What this task involves = Reproduce the material below, swapping each "Партнер" for "Спонсор" and leaving everything else unchanged.

Records for processing =

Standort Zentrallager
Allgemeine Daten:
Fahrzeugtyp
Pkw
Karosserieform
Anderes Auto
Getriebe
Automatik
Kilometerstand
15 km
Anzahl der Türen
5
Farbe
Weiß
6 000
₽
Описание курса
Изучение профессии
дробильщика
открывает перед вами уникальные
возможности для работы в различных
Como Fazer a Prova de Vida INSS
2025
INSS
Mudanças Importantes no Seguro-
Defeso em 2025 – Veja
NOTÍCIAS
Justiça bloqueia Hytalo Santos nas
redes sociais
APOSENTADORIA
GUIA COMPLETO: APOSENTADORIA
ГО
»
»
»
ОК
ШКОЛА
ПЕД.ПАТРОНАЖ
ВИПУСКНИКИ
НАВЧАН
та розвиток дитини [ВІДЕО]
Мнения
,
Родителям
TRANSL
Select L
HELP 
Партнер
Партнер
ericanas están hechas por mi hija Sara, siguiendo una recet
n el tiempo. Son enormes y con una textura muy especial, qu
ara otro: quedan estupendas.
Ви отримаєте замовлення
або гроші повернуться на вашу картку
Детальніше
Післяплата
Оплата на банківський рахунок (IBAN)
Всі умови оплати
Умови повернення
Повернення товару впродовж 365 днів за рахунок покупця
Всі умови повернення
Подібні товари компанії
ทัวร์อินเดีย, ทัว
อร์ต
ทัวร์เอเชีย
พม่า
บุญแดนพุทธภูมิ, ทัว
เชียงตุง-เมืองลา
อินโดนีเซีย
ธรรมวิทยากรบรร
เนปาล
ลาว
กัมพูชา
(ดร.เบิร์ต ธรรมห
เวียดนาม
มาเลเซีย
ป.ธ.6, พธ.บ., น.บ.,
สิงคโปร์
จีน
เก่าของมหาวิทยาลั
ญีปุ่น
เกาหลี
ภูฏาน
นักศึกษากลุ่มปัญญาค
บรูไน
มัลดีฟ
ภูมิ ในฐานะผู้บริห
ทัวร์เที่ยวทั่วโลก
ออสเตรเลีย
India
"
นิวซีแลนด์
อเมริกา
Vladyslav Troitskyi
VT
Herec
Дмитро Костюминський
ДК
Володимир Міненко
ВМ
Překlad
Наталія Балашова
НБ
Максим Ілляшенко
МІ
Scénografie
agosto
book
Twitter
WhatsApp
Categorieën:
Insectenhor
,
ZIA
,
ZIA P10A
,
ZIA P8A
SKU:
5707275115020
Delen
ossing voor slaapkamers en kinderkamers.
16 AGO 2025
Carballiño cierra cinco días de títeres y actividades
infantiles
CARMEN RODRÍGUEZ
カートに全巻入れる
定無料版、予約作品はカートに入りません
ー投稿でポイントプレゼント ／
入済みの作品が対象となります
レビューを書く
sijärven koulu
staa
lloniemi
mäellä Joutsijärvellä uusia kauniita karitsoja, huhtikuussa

Exercise result =
Standort Zentrallager
Allgemeine Daten:
Fahrzeugtyp
Pkw
Karosserieform
Anderes Auto
Getriebe
Automatik
Kilometerstand
15 km
Anzahl der Türen
5
Farbe
Weiß
6 000
₽
Описание курса
Изучение профессии
дробильщика
открывает перед вами уникальные
возможности для работы в различных
Como Fazer a Prova de Vida INSS
2025
INSS
Mudanças Importantes no Seguro-
Defeso em 2025 – Veja
NOTÍCIAS
Justiça bloqueia Hytalo Santos nas
redes sociais
APOSENTADORIA
GUIA COMPLETO: APOSENTADORIA
ГО
»
»
»
ОК
ШКОЛА
ПЕД.ПАТРОНАЖ
ВИПУСКНИКИ
НАВЧАН
та розвиток дитини [ВІДЕО]
Мнения
,
Родителям
TRANSL
Select L
HELP 
Спонсор
Спонсор
ericanas están hechas por mi hija Sara, siguiendo una recet
n el tiempo. Son enormes y con una textura muy especial, qu
ara otro: quedan estupendas.
Ви отримаєте замовлення
або гроші повернуться на вашу картку
Детальніше
Післяплата
Оплата на банківський рахунок (IBAN)
Всі умови оплати
Умови повернення
Повернення товару впродовж 365 днів за рахунок покупця
Всі умови повернення
Подібні товари компанії
ทัวร์อินเดีย, ทัว
อร์ต
ทัวร์เอเชีย
พม่า
บุญแดนพุทธภูมิ, ทัว
เชียงตุง-เมืองลา
อินโดนีเซีย
ธรรมวิทยากรบรร
เนปาล
ลาว
กัมพูชา
(ดร.เบิร์ต ธรรมห
เวียดนาม
มาเลเซีย
ป.ธ.6, พธ.บ., น.บ.,
สิงคโปร์
จีน
เก่าของมหาวิทยาลั
ญีปุ่น
เกาหลี
ภูฏาน
นักศึกษากลุ่มปัญญาค
บรูไน
มัลดีฟ
ภูมิ ในฐานะผู้บริห
ทัวร์เที่ยวทั่วโลก
ออสเตรเลีย
India
"
นิวซีแลนด์
อเมริกา
Vladyslav Troitskyi
VT
Herec
Дмитро Костюминський
ДК
Володимир Міненко
ВМ
Překlad
Наталія Балашова
НБ
Максим Ілляшенко
МІ
Scénografie
agosto
book
Twitter
WhatsApp
Categorieën:
Insectenhor
,
ZIA
,
ZIA P10A
,
ZIA P8A
SKU:
5707275115020
Delen
ossing voor slaapkamers en kinderkamers.
16 AGO 2025
Carballiño cierra cinco días de títeres y actividades
infantiles
CARMEN RODRÍGUEZ
カートに全巻入れる
定無料版、予約作品はカートに入りません
ー投稿でポイントプレゼント ／
入済みの作品が対象となります
レビューを書く
sijärven koulu
staa
lloniemi
mäellä Joutsijärvellä uusia kauniita karitsoja, huhtikuussa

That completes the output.